# [INSTRUCTIONS FOR THE TASK]
Instruction for the entries that follow: retype exactly the lines from the line with "το μήνυμα ουρά." to the line with "όνομα της ουράς.", both included, and omit all others.

*** INPUT MATERIAL ***

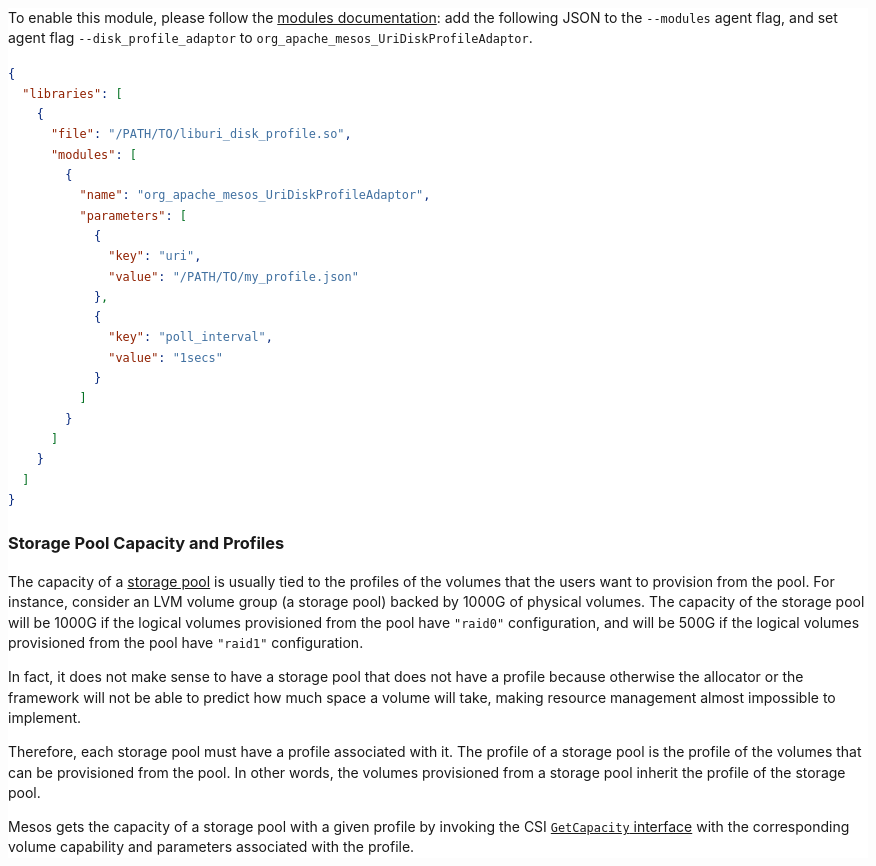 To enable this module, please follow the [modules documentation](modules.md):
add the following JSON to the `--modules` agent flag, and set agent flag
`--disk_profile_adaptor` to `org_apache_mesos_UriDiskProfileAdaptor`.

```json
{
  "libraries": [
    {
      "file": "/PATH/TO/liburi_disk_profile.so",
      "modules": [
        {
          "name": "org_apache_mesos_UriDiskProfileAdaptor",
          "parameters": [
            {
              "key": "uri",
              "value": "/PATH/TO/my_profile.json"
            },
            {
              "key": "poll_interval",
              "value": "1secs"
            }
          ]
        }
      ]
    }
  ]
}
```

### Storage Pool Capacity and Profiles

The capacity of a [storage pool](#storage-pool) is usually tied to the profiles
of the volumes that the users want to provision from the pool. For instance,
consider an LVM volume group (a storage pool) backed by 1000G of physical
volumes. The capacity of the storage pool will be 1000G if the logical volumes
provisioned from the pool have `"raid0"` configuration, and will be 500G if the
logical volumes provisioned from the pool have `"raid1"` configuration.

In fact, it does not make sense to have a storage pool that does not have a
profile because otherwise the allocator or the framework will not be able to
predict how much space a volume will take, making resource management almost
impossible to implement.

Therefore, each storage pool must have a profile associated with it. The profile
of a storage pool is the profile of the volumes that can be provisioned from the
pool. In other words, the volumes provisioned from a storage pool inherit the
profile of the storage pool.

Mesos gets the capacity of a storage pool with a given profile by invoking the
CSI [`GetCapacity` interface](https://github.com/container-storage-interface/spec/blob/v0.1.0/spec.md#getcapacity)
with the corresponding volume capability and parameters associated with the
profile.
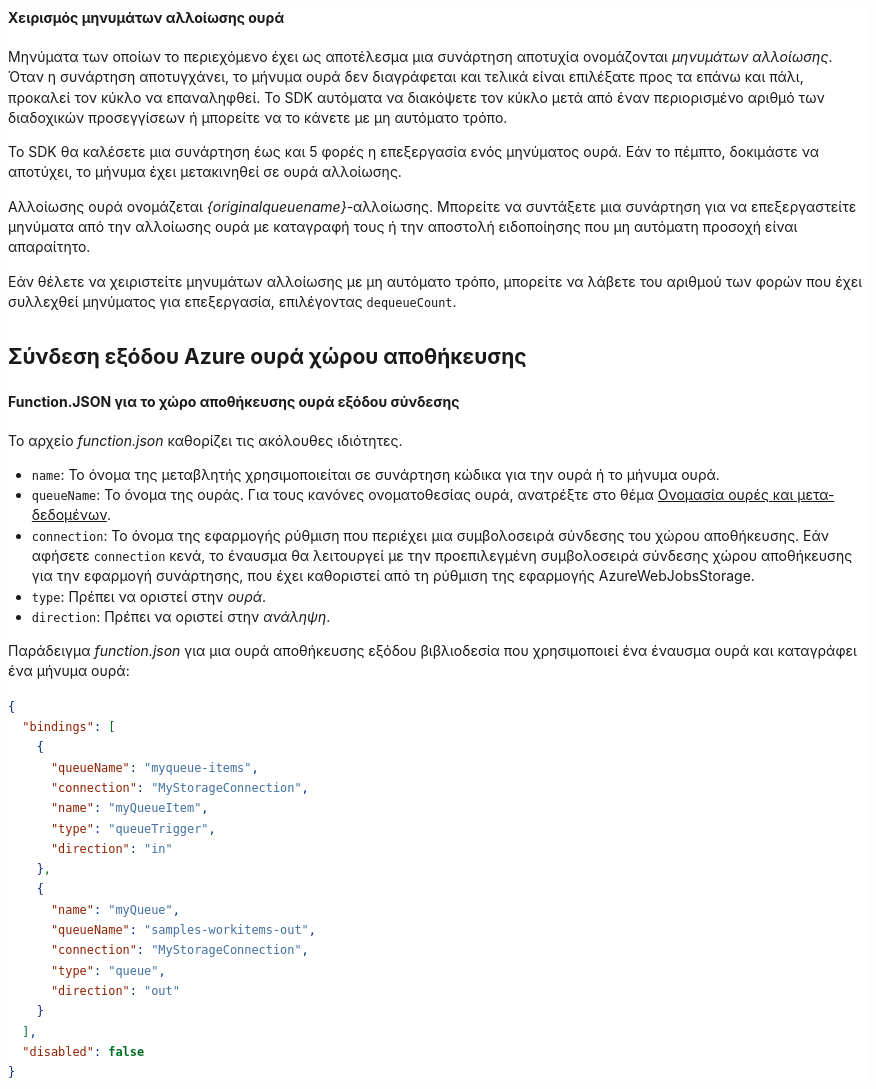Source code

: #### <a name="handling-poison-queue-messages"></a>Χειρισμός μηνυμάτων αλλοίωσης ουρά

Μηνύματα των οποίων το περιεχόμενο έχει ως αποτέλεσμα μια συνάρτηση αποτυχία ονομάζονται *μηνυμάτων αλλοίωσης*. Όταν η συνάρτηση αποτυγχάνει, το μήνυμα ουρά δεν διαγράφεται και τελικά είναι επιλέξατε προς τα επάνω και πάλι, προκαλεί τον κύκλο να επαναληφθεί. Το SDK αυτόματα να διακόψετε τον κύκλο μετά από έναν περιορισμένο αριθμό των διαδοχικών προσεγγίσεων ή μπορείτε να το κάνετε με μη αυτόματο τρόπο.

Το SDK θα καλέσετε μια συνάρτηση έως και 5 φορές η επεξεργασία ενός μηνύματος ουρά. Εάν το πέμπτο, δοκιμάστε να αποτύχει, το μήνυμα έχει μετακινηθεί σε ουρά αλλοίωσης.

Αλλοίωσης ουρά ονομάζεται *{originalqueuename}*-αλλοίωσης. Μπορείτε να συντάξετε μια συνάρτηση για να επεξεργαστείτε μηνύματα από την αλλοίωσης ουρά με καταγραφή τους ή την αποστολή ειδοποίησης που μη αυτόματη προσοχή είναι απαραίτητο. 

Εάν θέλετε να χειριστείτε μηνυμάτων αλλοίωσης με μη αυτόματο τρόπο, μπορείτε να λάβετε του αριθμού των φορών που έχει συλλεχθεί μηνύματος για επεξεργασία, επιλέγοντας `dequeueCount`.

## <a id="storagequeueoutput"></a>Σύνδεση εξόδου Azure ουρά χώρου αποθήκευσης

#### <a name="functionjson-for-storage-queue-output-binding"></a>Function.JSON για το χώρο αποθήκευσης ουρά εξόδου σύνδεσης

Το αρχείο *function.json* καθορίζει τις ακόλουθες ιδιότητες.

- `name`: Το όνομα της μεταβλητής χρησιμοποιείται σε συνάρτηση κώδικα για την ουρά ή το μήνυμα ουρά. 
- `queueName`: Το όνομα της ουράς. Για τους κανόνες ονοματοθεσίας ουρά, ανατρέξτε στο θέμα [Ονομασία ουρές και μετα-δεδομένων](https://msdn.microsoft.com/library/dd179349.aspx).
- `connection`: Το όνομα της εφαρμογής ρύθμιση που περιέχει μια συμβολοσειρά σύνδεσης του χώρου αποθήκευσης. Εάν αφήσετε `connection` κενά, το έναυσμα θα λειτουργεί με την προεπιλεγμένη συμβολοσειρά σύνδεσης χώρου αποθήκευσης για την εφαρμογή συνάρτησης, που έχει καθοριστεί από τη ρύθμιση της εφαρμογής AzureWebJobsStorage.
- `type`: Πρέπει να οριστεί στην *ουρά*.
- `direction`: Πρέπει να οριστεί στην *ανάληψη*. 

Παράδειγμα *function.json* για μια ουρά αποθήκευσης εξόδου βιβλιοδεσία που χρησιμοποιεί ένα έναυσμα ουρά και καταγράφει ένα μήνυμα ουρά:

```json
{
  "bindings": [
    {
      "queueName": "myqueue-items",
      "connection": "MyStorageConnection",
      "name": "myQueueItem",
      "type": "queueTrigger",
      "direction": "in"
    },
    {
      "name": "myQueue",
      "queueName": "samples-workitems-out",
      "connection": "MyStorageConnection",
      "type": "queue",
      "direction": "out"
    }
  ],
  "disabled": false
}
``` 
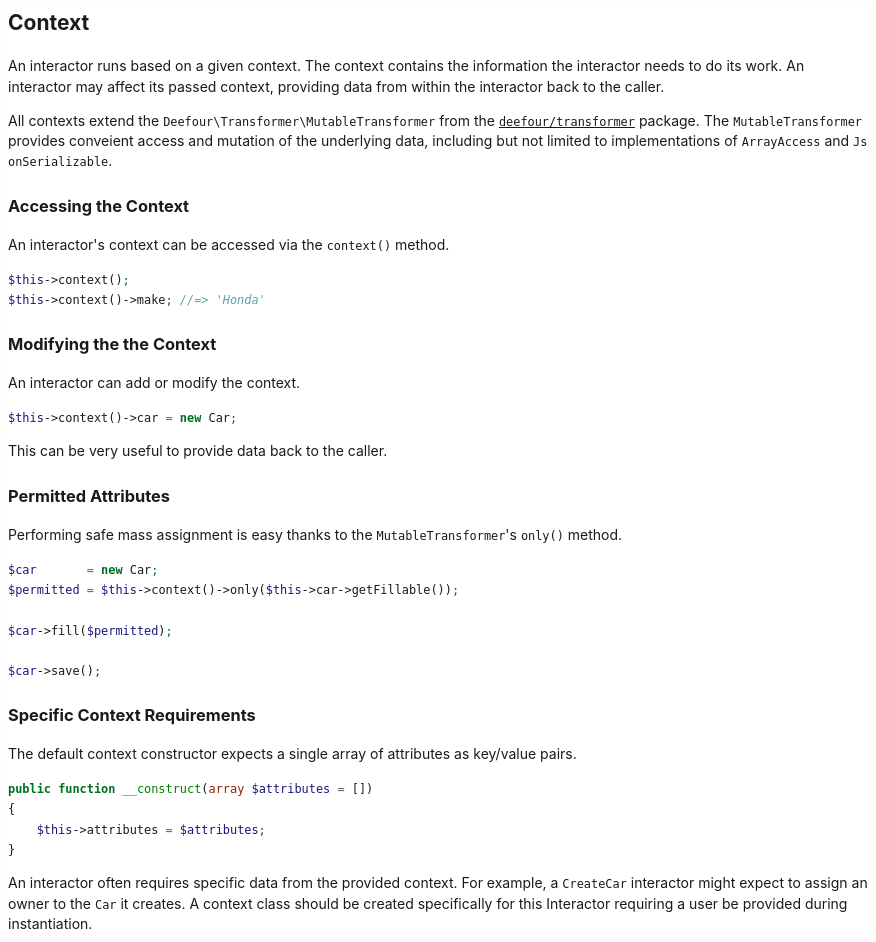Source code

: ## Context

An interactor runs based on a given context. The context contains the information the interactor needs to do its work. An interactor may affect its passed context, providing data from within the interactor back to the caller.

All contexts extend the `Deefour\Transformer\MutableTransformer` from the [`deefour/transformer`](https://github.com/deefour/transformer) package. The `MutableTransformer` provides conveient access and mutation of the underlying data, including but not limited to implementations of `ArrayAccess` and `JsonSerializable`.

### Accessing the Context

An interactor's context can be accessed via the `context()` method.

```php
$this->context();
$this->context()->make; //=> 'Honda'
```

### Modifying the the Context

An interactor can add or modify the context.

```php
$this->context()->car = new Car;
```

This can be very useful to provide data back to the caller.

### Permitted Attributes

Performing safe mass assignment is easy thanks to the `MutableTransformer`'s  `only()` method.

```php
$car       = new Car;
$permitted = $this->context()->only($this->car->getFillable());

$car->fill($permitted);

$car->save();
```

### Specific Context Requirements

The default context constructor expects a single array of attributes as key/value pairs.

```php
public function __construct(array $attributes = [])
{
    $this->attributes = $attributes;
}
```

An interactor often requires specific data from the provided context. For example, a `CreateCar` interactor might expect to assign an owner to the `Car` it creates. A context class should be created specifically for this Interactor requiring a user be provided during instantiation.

*** End of INPUT MATERIAL ***
*** INPUT MATERIAL ***

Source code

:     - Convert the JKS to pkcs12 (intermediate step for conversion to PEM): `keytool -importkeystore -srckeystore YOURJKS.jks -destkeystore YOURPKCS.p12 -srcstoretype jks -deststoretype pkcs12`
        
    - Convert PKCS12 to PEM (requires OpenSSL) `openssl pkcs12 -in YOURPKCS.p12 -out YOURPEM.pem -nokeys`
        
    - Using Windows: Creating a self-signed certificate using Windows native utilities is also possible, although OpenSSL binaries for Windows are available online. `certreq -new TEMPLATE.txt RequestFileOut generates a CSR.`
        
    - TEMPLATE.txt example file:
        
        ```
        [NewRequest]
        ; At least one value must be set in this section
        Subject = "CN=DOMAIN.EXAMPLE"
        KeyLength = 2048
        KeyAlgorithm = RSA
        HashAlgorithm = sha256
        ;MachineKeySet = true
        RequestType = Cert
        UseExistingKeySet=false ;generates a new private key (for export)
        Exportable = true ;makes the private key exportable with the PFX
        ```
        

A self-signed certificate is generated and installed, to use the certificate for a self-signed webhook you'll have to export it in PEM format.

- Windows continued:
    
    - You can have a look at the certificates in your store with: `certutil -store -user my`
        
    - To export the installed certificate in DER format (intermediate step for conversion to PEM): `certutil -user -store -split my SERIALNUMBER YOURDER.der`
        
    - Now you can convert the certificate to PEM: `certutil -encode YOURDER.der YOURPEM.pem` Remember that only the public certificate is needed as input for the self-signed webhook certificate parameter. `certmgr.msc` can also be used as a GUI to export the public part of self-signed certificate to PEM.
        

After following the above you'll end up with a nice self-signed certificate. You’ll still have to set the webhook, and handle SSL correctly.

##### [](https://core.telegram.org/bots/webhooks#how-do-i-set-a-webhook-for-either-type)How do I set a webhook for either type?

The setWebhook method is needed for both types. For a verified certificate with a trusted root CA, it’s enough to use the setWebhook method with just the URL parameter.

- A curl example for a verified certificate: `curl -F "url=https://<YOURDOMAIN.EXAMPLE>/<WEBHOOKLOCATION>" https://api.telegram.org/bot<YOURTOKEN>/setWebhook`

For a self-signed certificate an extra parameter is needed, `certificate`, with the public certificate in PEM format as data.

*** End of INPUT MATERIAL ***

# [ANSWER SPACE]
- `name`: Το όνομα της μεταβλητής χρησιμοποιείται σε συνάρτηση κώδικα για την ουρά ή το μήνυμα ουρά. 
- `queueName`: Το όνομα της ουράς. Για τους κανόνες ονοματοθεσίας ουρά, ανατρέξτε στο θέμα [Ονομασία ουρές και μετα-δεδομένων](https://msdn.microsoft.com/library/dd179349.aspx).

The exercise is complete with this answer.